You could stick with 'nobody for Christmas this year's whilst inviting one for US Thanksgiving and the other for Burns Night ie. late Nov + Jan dates so it's not Christmas x 3 - you might have more holiday flexibility at work then.

Chazbots · 16/09/2025 18:43

I think, given they must know they do not get on, it's fine to tell them that it's their behaviour that is the issue with them both coming to sit down dinner.

CinnamonCinnabar · 16/09/2025 18:50

None of our extended family live nearby so we try and do a visit the weekend before Xmas to mine and around new year to DH's. Could you say to both parents that you can't see them on Xmas day in person but visit the weekend before for a big meal or pub lunch, and visit the other parent the week after Xmas? Kids love getting an early & a late grandparent present!
You could facetime on Xmas day as well.

DancingInTheBroadDaylight · 16/09/2025 19:26

EnchantedToMeetYou2 · 16/09/2025 08:20

@Zempy Neither would have anywhere else to go unfortunately

Then that is their issue to deal with, not yours

pomers · 17/09/2025 14:25

Do you have a sibling? One at your house, one with sibling, swap next year?

Upsideyourhead · 17/09/2025 19:50

"1hr round trip each way" - what does this mean? 🤔

EnchantedToMeetYou2 · 17/09/2025 19:53

pomers · 17/09/2025 14:25

Do you have a sibling? One at your house, one with sibling, swap next year?

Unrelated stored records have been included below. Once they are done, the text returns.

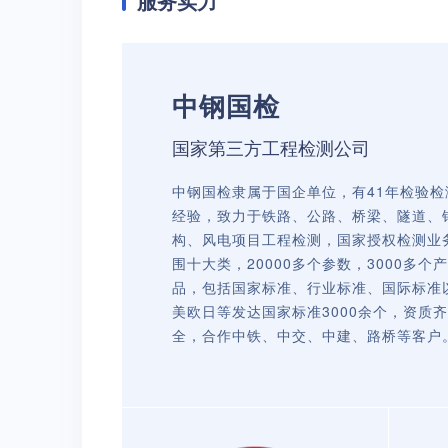
服务实力
中钢国检
国家第三方工程检测公司
中钢国检隶属于国企单位，有41年检验检
经验，致力于铁路、公路、桥梁、隧道、
构、风电项目工程检测，国家授权检测业
围十大类，20000多个参数，3000多个产
品，包括国家标准、行业标准、国际标准
美欧日等发达国家标准3000余个，资质齐
全，合作中铁、中交、中建、路桥等客户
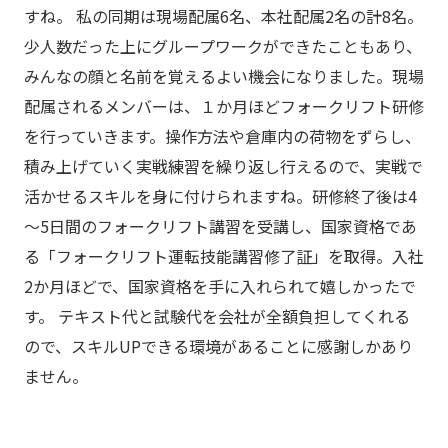
すね。 私の同期は現場配属6名、本社配属2名の計8名。
少人数だった上にグループワークができたこともあり、
みんなの顔と名前を覚えるよい機会になりました。現場
配属されるメンバーは、１か月ほどフォークリフト研修
を行っていきます。操作方法や倉庫内の荷物をずらし、
積み上げていく実戦練習を繰り返し行えるので、実戦で
活かせるスキルを身に付けられますね。研修終了後は4
～5日間のフォークリフト講習を受講し、国家資格であ
る「フォークリフト運転技能講習修了証」を取得。入社
2か月ほどで、国家資格を手に入れられて嬉しかったで
す。 テキスト代と試験代を会社が全額負担してくれる
ので、スキルUPできる環境があることに感謝しかあり
ません。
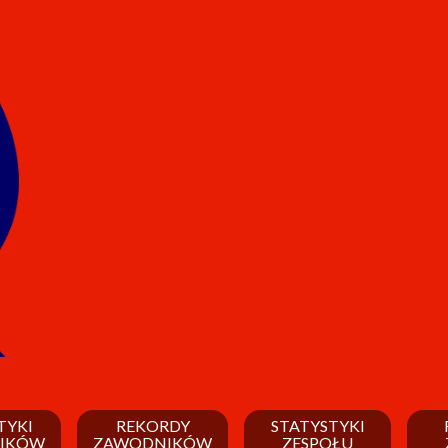
TYKI
REKORDY
STATYSTYKI
IKÓW
ZAWODNIKÓW
ZESPOŁU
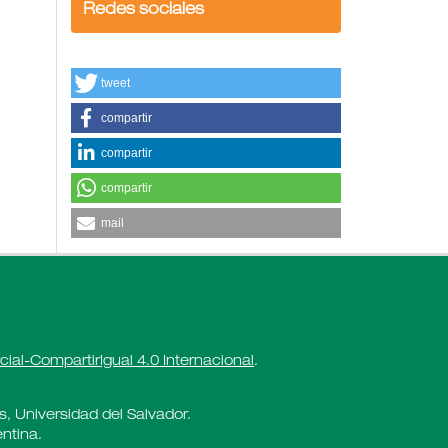
Redes sociales
tweet
compartir
compartir
compartir
mail
al-CompartirIgual 4.0 Internacional
.
es, Universidad del Salvador.
ntina.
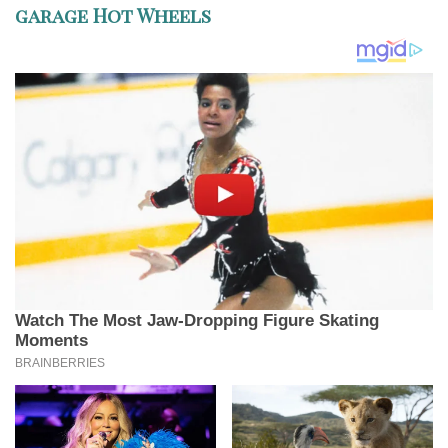
garage Hot Wheels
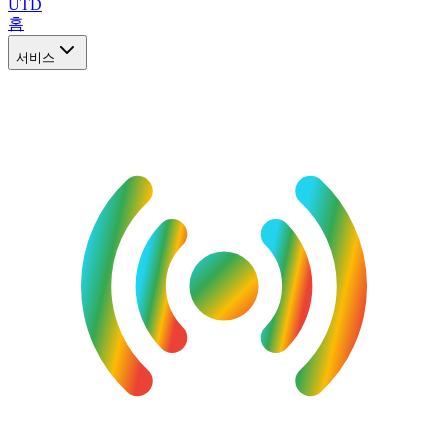
UTD
홈
서비스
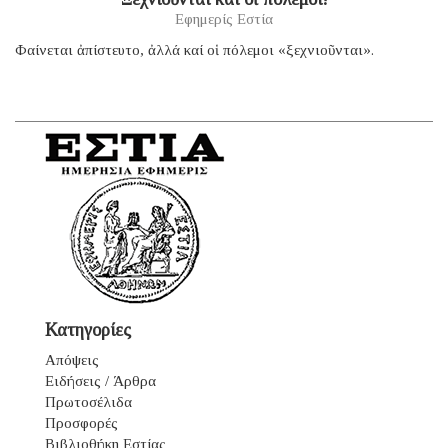
Εφημερίς Εστία
Φαίνεται ἀπίστευτο, ἀλλά καί οἱ πόλεμοι «ξεχνιοῦνται».
Κατηγορίες
Απόψεις
Ειδήσεις / Άρθρα
Πρωτοσέλιδα
Προσφορές
Βιβλιοθήκη Εστίας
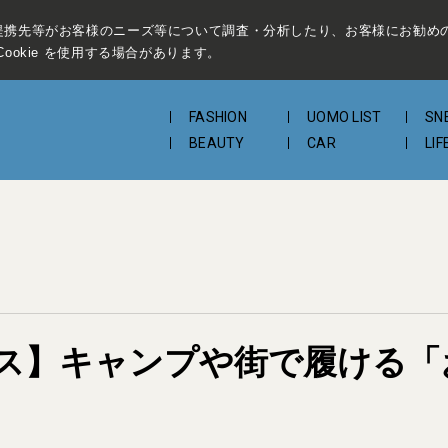
提携先等がお客様のニーズ等について調査・分析したり、お客様にお勧め
ookie を使用する場合があります。
FASHION
UOMO LIST
SN
BEAUTY
CAR
LIF
ス】キャンプや街で履ける「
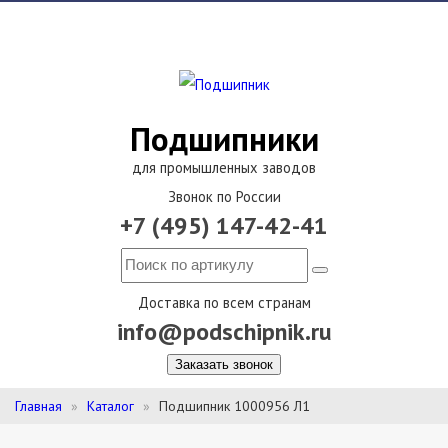
Подшипники
для промышленных заводов
Звонок по России
+7 (495) 147-42-41
Доставка по всем странам
info@podschipnik.ru
Заказать звонок
Главная
Каталог
Подшипник 1000956 Л1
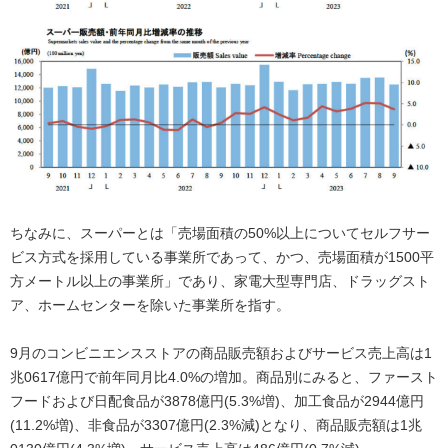
ちなみに、スーパーとは「売場面積の50%以上についてセルフサー
ビス方式を採用している事業所であって、かつ、売場面積が1500平
方メートル以上の事業所」であり、家電大型専門店、ドラッグスト
ア、ホームセンターを除いた事業所を指す。
9月のコンビニエンスストアの商品販売額およびサービス売上高は1
兆0617億円で前年同月比4.0%の増加。商品別にみると、ファースト
フードおよび日配食品が3878億円(5.3%増)、加工食品が2944億円
(11.2%増)、非食品が3307億円(2.3%減)となり、商品販売額は1兆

@pomers One, but not one that has any contact with our family unfortunately (due to no fault of my parents I will add.)

OP posts:
EnchantedToMeetYou2 · 17/09/2025 19:54

Upsideyourhead · 17/09/2025 19:50

"1hr round trip each way" - what does this mean? 🤔

@Upsideyourhead Yeah, sorry 😂 I didn’t write that very well. One hour round trip to collect and bring to mine and another to return to them.

OP posts:
cloudtreecarpet · 17/09/2025 20:04

You explained it perfectly well the first time! Not sure what the confusion was and why the 🤔 emoji was needed.